It's similar to GPL's "copyleft". I think it's no different from what we do with e.g. GNU readline, so I think it's okay. Redistributors of Python in binary form will have to beware though. I wonder if we're on thin ice with the RPMs (since we don't clarify any of this)?
... but we're not including readline in the standard Python distribution. Why would we want to include the database code itself in Python ?
Not in the source distro, but it will end up in the RPMs and other binary distros.
But that would violate the Sleepycat license; we are not shipping readline or a module which statically links against readline in the binary distros for the same reason.
It only violates the Sleepycat license if (a) we don't include that license with the RPM or (b) we include closed-source code in that RPM. We're violating only (a) AFAIK and that's easily fixed.
As I understand, the BSD version shipped with Python so far is using a standard BSD style license, so there's no problem with it.
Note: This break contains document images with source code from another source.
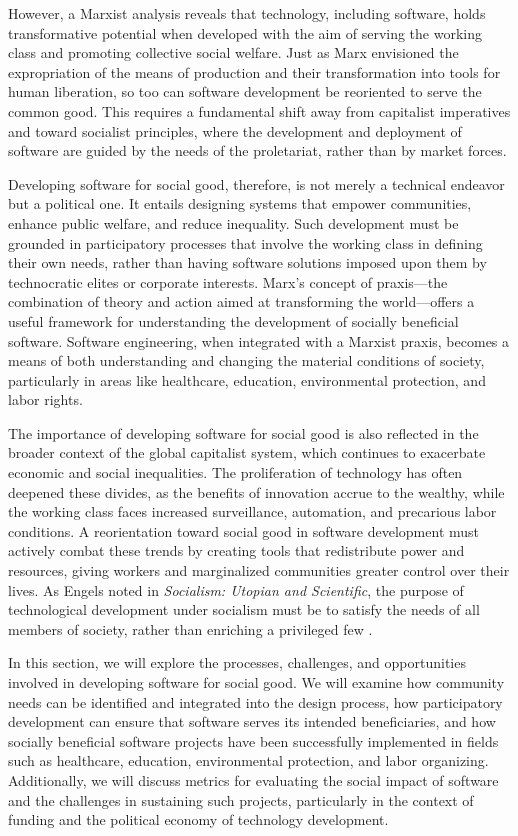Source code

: \begin{refsection}
However, a Marxist analysis reveals that technology, including software, holds transformative potential when developed with the aim of serving the working class and promoting collective social welfare. Just as Marx envisioned the expropriation of the means of production and their transformation into tools for human liberation, so too can software development be reoriented to serve the common good. This requires a fundamental shift away from capitalist imperatives and toward socialist principles, where the development and deployment of software are guided by the needs of the proletariat, rather than by market forces.

Developing software for social good, therefore, is not merely a technical endeavor but a political one. It entails designing systems that empower communities, enhance public welfare, and reduce inequality. Such development must be grounded in participatory processes that involve the working class in defining their own needs, rather than having software solutions imposed upon them by technocratic elites or corporate interests. Marx's concept of praxis—the combination of theory and action aimed at transforming the world—offers a useful framework for understanding the development of socially beneficial software. Software engineering, when integrated with a Marxist praxis, becomes a means of both understanding and changing the material conditions of society, particularly in areas like healthcare, education, environmental protection, and labor rights.

The importance of developing software for social good is also reflected in the broader context of the global capitalist system, which continues to exacerbate economic and social inequalities. The proliferation of technology has often deepened these divides, as the benefits of innovation accrue to the wealthy, while the working class faces increased surveillance, automation, and precarious labor conditions. A reorientation toward social good in software development must actively combat these trends by creating tools that redistribute power and resources, giving workers and marginalized communities greater control over their lives. As Engels noted in \textit{Socialism: Utopian and Scientific}, the purpose of technological development under socialism must be to satisfy the needs of all members of society, rather than enriching a privileged few \cite[pp.~223-225]{engels1880}.

In this section, we will explore the processes, challenges, and opportunities involved in developing software for social good. We will examine how community needs can be identified and integrated into the design process, how participatory development can ensure that software serves its intended beneficiaries, and how socially beneficial software projects have been successfully implemented in fields such as healthcare, education, environmental protection, and labor organizing. Additionally, we will discuss metrics for evaluating the social impact of software and the challenges in sustaining such projects, particularly in the context of funding and the political economy of technology development.


\end{refsection}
However, Sleepycat added a copyleft kind of restriction to the BSD license which makes this troublesome, esp. since the restriction is not at all clear about what "use of the DB software" really means. Their web-page on this is:
Also, the Sleepycat license is not compatible with the Python license in the sense that the Python license is far less restrictive than the Sleepycat one. We'd have to make it very clear that we have integrated third-party code into the archive which falls under a much more restrictive license. (FWIW, It would actually be wise to summarize all the different licenses in the Python distro somewhere...)
So back to my original question: why go through all these troubles ?
We're not planning to incorporate Sleepycat code in the python source distribution. But if setup.py builds bsddb if it finds the parts, it's hard to keep the Sleepycat binaries in the RPMs.